Verzicht eines Lehrers auf Erstattung von Reisekosten ist wirksam

Lehrer können vorab auf die Geltendmachung von Reisekosten für außerunterrichtliche Veranstaltungen wirksam verzichten. Insbesondere verstößt es nicht gegen Treu und Glauben, wenn im Dienstreiseformular systematisch ein Verzicht auf Reisekosten abgefragt wird.

Der Kläger ist verbeamteter Realschullehrer in Mosbach. Im Mai 2013 beantragte er bei seiner Schulleitung, eine fünftägige Abschlussfahrt mit Musicalbesuch in Berlin mit einer 10. Klasse als Dienstreise zu genehmigen. Er erklärte, ihm und einer Begleitperson entstünden voraussichtlich Kosten in Höhe von 220 Euro. Der Kläger kreuzte im entsprechenden Genehmigungsformular das Feld „Ich verzichte auf den…Euro übersteigenden Betrag.“  an. Er unterschrieb die Erklärung und ließ das Feld zum Eintrag eines Euro-Betrags frei. Die Schulleiterin genehmigte den Dienstreiseantrag und füllte das Betragsfeld mit 88 Euro aus.

Verwaltungsgericht Karlsruhe: Reisekosten müssen trotz Verzicht übernommen werden

Das Landesamt für Besoldung und Versorgung setzte die Reisekosten des Klägers unter Hinweis auf seine Teilverzichtserklärung auf 88 Euro fest. Hiergegen erhob der Kläger Klage zum Verwaltungsgericht Karlsruhe. Dieses verpflichtete das Land Baden-Württemberg, ihm weitere Reisekosten in Höhe von 109,54 Euro zu gewähren. Das Land könne sich auf den Verzicht des Klägers nicht berufen, da dies gegen Treu und Glauben verstoße. Es sei zur Erstattung notwendiger, dienstlich veranlasster Reisekosten verpflichtet. Diese Fürsorgepflicht verletze das Land als Dienstherr, wenn er im Antragsformular für die Genehmigung von Dienstreisen für außerunterrichtliche Veranstaltungen systematisch einen Verzicht auf Reisekosten abfrage. Hierdurch werde ein schwerwiegender Interessen- und Loyalitätskonflikt ausgelöst, da vom Lehrer ein abwechslungsreicher Unterricht erwartet werde, ein Verzicht auf außerunterrichtliche Veranstaltungen die Missbilligung von Schülern und Eltern und negative Konsequenzen bei der dienstlichen Beurteilung nach sich ziehen und das Verlangen voller Reisekostenerstattung zum Vorwurf unkollegialen Verhaltens führen könne.

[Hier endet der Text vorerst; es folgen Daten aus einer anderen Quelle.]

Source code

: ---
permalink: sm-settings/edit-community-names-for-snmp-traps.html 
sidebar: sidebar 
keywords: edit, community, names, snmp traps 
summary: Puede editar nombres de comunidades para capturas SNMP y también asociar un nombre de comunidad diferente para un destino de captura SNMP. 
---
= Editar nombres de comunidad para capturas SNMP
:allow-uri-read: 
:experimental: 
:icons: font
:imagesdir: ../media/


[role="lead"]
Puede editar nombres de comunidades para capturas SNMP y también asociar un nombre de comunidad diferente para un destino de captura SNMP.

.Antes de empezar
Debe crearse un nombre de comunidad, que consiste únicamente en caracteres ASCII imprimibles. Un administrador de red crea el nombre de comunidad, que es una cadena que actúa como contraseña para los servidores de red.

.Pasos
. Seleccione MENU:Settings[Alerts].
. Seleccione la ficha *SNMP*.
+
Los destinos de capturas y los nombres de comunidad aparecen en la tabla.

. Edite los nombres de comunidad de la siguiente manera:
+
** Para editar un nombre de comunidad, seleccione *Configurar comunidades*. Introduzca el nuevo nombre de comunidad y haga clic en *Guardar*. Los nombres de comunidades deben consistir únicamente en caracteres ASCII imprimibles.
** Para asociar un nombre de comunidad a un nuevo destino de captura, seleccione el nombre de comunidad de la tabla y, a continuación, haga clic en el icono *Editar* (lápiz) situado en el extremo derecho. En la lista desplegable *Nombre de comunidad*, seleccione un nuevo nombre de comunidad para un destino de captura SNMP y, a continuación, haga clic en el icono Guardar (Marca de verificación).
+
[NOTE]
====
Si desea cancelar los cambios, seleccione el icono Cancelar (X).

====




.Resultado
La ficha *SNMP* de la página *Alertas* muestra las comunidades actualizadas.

VGH: Verzicht auf Reisekosten ist wirksam

Der VGH Baden-Württemberg hat auf die Berufung des Landes das Urteil des Verwaltungsgerichts Karlsruhe geändert und die Klage vollständig abgewiesen. Der Verzicht auf eine Reisekostenvergütung sei rechtlich zulässig. Darin liege kein verbotener Verzicht auf die Besoldung.

Denn die Reisekostenvergütung sei nicht Teil der Besoldung. Ohne Erfolg mache der Kläger geltend, er wisse bei Beantragung einer Dienstreise für eine außerunterrichtliche Veranstaltung nicht, welcher Betrag ihm für die Veranstaltung als Reisekosten zur Verfügung stehe. Die Verwaltungsvorschrift „Außerunterrichtliche Veranstaltungen der Schule“ sehe ein Verfahren vor, das dem Lehrer ermögliche hinreichend konkret zu erfahren, welches Budget er für eine außerunterrichtliche Veranstaltung erhalte. Er könne mithin eine Veranstaltung durchführen, die dieses Budget einhalte, sodass ihm keine weiteren Kosten entstehen und ein (Teil-)Verzicht nicht erforderlich ist.

Im Übrigen stehe es ihm auch frei, überhaupt keinen (Teil-)Verzicht zu erklären, sodass dann Schulleitung bzw. Gesamtlehrerkonferenz entscheiden müssten, ob die Veranstaltung dennoch finanziert und durchgeführt werden könne.

Kein Fehlverhalten des Dienstherrn

Das Land handle nicht wider Treu und Glauben, wenn es sich auf den Verzicht berufe. Der Einwand der unzulässigen Rechtsausübung sei nur begründet, wenn ein qualifiziertes Fehlverhalten des Dienstherrn vorliege. Daran fehle es hier. Der Dienstherr und damit auch die Schulen seien an die sich aus dem Landeshaushaltsrecht ergebenden Begrenzungen gebunden.